The worm mechanism was stuck together with some orange-brown gunk, so I disassembled the entire head, and had to flush out the worm gear and inside gears with some mineral spirits, using a wire brush to coax it all out. Once cleaned, the handle was able to be moved very easily. I cleaned off the other components with mineral spirits and reassembled everything. I only have one plate, but I bought a second plate that fits on Ebay, and can always buy some import dividing head plates from imports from Enco. The chuck is marked "LW Chuck Co, Toledo, Ohio". The locking lever is obstructed partially by the chuck.
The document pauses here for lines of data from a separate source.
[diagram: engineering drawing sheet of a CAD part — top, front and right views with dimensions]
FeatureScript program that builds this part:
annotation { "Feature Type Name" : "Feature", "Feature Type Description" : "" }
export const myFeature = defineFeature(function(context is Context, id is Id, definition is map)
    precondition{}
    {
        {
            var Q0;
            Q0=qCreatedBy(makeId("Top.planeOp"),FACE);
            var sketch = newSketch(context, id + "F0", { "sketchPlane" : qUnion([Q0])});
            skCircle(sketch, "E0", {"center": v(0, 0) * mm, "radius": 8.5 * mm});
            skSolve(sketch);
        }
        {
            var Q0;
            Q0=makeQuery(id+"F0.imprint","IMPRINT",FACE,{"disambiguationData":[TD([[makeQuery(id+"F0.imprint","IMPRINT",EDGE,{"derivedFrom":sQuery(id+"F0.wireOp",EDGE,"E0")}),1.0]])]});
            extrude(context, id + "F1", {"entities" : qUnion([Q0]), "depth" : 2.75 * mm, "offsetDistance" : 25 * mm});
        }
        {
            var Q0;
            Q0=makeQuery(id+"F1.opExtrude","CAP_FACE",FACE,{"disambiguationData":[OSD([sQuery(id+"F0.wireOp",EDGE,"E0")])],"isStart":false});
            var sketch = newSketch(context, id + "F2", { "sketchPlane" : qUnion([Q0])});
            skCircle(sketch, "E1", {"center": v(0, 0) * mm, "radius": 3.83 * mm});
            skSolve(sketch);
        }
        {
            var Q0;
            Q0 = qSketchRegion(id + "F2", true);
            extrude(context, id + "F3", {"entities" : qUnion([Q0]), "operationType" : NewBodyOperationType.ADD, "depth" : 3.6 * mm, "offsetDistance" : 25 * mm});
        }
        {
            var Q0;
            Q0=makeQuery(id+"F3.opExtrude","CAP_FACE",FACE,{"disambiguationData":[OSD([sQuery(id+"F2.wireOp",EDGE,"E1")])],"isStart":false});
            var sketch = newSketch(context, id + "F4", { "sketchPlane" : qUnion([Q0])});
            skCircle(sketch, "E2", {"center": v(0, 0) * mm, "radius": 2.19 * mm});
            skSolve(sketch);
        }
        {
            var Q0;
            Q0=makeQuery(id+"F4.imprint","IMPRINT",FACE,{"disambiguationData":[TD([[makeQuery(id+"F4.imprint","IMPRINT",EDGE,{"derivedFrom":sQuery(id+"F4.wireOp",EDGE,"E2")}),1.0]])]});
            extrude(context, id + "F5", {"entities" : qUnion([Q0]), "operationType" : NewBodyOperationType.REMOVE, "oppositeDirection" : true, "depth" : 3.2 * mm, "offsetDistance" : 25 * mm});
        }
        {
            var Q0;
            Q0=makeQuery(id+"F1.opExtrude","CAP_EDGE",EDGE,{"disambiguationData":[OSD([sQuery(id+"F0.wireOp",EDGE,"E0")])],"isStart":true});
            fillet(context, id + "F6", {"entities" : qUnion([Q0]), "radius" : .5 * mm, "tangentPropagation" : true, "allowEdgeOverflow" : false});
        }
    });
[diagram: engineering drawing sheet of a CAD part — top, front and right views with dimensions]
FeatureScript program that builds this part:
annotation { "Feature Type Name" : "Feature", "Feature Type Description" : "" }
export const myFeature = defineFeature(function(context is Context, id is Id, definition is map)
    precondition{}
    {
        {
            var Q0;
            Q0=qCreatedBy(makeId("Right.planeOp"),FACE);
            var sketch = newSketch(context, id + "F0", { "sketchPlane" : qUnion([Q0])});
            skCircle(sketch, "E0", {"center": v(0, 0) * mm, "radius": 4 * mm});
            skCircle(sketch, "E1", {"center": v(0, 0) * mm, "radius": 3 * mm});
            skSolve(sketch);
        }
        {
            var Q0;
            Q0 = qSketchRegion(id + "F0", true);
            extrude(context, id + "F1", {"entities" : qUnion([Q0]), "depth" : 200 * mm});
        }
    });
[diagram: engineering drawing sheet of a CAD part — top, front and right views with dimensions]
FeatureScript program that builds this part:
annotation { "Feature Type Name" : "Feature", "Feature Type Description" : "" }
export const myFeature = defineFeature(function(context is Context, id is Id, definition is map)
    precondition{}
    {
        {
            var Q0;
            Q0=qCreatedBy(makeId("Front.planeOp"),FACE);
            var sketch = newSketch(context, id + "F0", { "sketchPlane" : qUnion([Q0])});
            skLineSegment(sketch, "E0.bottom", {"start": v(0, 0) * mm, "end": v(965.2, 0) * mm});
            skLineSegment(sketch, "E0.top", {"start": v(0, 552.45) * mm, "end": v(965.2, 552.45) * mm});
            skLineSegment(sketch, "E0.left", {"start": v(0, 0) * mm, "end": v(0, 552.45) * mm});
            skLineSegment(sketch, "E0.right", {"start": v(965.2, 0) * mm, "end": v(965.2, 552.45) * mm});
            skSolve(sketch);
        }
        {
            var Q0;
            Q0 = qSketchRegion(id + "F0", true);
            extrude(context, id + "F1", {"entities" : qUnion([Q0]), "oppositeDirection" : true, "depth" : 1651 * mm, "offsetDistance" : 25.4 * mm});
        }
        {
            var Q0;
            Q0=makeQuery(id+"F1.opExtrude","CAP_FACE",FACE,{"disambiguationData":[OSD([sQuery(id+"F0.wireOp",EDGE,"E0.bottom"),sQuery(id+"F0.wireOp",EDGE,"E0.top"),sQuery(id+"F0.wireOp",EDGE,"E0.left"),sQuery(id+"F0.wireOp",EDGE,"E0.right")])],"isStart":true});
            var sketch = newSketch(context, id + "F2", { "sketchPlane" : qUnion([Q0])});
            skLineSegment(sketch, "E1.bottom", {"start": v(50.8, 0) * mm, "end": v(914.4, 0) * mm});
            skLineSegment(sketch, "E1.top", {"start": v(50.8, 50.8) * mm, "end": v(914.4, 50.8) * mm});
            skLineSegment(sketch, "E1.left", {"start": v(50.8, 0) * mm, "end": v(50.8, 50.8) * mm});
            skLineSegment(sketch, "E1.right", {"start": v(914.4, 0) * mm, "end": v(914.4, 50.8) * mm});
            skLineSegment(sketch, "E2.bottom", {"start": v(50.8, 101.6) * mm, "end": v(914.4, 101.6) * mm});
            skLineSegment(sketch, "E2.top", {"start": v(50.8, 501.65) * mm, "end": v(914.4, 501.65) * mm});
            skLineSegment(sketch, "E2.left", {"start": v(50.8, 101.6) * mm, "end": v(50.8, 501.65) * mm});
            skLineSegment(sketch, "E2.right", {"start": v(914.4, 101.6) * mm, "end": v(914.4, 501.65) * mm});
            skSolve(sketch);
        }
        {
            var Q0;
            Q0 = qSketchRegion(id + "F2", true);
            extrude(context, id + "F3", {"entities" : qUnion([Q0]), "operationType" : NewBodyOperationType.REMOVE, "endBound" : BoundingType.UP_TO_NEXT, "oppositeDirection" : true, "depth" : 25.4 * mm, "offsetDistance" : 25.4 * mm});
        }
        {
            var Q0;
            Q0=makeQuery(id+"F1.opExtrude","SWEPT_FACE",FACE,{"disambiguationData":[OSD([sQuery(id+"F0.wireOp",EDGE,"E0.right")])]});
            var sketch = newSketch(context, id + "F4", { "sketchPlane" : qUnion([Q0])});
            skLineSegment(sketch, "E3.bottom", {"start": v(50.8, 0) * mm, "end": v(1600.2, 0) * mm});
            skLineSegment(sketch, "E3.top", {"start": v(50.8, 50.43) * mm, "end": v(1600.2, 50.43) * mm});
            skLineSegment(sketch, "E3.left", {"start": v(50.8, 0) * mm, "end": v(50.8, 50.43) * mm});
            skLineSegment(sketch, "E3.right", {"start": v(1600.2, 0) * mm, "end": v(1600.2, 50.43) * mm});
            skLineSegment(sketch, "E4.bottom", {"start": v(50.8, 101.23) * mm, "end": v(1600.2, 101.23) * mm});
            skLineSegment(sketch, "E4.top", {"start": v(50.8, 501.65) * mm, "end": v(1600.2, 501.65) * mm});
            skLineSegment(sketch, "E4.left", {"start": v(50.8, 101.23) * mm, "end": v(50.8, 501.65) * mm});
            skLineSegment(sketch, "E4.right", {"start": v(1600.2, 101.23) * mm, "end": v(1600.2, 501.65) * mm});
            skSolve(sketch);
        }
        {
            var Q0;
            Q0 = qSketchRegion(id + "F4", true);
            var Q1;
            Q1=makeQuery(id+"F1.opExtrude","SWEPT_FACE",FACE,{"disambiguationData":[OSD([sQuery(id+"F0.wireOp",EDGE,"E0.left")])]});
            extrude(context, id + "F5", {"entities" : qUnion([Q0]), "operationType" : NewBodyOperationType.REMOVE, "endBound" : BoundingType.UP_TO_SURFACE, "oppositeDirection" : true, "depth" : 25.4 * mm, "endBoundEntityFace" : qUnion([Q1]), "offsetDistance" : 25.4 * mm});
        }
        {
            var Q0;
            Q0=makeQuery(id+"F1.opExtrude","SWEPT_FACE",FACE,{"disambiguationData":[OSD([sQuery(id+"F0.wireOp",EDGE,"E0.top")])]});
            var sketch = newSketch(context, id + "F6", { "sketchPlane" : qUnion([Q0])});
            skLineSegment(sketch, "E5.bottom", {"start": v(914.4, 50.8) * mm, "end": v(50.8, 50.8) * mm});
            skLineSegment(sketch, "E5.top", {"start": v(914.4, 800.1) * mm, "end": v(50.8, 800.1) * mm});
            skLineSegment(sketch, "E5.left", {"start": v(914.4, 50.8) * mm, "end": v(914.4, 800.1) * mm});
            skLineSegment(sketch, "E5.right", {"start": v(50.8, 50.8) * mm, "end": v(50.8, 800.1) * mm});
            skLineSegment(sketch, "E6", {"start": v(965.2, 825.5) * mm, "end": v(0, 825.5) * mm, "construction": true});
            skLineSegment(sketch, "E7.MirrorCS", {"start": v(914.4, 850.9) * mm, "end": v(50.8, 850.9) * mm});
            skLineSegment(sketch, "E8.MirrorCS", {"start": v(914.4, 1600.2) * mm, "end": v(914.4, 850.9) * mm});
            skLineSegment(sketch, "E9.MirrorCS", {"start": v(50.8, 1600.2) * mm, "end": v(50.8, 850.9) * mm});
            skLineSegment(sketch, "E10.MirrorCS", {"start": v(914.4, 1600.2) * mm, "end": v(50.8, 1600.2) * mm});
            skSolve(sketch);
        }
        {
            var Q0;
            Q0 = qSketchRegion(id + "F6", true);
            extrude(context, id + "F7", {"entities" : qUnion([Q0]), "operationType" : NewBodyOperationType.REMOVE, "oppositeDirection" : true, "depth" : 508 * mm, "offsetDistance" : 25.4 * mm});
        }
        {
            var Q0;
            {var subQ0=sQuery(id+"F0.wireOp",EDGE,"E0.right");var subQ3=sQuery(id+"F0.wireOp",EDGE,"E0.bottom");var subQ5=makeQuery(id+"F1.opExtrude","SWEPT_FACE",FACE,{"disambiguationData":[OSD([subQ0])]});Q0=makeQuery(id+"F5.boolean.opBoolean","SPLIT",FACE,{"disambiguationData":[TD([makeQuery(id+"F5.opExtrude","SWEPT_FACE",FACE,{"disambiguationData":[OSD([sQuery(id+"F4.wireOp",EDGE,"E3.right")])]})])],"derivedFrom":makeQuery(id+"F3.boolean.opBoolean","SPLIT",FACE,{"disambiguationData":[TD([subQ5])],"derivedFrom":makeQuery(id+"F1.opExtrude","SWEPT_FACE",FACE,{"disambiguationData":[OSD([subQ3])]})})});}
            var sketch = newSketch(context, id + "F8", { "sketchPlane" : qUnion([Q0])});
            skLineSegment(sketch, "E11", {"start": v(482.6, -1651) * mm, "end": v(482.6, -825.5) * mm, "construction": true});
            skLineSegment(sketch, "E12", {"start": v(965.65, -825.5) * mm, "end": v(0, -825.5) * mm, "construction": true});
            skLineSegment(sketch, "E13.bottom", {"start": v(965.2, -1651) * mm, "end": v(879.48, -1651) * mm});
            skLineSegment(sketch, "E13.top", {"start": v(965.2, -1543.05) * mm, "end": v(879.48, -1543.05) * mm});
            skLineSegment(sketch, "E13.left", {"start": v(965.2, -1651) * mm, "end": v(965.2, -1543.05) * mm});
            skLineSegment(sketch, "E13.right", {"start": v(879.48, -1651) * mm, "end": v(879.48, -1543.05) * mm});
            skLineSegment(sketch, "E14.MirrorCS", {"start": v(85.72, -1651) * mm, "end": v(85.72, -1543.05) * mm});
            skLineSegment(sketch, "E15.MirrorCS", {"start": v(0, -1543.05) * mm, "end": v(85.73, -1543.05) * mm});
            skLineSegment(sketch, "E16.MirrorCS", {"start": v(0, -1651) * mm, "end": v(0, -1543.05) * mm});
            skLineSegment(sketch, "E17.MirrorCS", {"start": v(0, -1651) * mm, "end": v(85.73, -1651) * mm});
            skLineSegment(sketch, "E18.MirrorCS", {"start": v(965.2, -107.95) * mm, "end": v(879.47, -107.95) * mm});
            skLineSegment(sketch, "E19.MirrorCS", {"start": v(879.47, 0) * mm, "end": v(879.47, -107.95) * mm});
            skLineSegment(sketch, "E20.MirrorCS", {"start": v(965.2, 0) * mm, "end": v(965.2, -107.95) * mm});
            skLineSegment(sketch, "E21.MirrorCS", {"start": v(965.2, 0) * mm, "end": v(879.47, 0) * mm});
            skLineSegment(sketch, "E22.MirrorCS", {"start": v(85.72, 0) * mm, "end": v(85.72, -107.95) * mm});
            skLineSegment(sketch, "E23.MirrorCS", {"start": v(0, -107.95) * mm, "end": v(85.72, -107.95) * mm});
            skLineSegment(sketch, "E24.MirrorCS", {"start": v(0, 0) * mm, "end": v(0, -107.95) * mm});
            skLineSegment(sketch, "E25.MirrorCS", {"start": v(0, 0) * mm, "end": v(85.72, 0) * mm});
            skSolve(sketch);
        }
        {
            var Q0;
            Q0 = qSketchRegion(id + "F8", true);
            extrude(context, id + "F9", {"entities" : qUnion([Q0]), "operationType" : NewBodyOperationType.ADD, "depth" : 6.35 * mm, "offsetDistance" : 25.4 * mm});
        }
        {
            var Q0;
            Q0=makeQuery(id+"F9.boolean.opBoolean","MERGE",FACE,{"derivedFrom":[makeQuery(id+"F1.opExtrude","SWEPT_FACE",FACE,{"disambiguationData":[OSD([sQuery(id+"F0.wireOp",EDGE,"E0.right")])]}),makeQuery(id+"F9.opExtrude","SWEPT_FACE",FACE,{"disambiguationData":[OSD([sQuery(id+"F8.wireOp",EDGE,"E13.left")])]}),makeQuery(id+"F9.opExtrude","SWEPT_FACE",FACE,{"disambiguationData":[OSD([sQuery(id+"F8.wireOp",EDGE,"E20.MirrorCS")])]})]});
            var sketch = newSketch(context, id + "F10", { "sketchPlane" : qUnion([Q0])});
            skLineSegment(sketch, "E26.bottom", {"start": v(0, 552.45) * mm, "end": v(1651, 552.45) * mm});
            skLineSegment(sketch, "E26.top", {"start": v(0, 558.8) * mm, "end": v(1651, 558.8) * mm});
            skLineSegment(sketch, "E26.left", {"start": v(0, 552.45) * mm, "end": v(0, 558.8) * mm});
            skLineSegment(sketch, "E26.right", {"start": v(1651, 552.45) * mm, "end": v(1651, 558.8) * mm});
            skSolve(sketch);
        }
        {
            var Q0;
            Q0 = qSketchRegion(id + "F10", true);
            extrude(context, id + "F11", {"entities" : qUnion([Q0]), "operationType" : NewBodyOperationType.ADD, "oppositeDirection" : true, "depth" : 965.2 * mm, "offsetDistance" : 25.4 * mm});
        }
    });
I have a question- what should I use to grease/lube the worm mechanism in place of the old gunk I removed.
Also, what else do I need to do to restore this to useable condition, and what am I missing?


----------



## Old Iron (Aug 30, 2011)

Can't help with the grease but if you know if it is a 40 t0 1 or what ever I have some charts I can send in PDf that cover them all. Then you can and just look at the charts and set it up.

Let me know if your interested and I'll email them to you.

Paul


----------



## Chucketn (Aug 30, 2011)

Nice!
I would use white lithium grease for the worm. I have 2 pint cans inherited from my late father. I use it on all gears and other hard to access areas in my mill and lathe.

Chuck in E. TN


----------



## November X-ray (Aug 30, 2011)

> author=Allthumbz link=topic=3296.msg23714#msg23714 date=1314672121
> I have a question- what should I use to grease/lube the worm mechanism in place of the old gunk I removed.



Are all the gears steel?, If so I would think any grease suitable for bearings, like wheel bearing grease, use would be sufficient as it is not likely that there will ever be any high pressures exerted on the unit. White lithium grease will work but tends to become runny when the temperature climbs and it ages, at least it does in my garage. 

Nice unit by the way!


----------



## HMF (Aug 30, 2011)

Yes, the gears look to be all steel on this thing, and they looked clean and unabused. They were full of that orange gunk- must have been old grease that gelled. A quick flush with mineral spirits washed that right out.

This was the unit I paid $260 for with the chuck. The only damage I was was to the sector arms (easily replaced with import ones) and the locking lever (someone tried to tighten it with a cutting pliers and took a small chip out of it).

Nelson


----------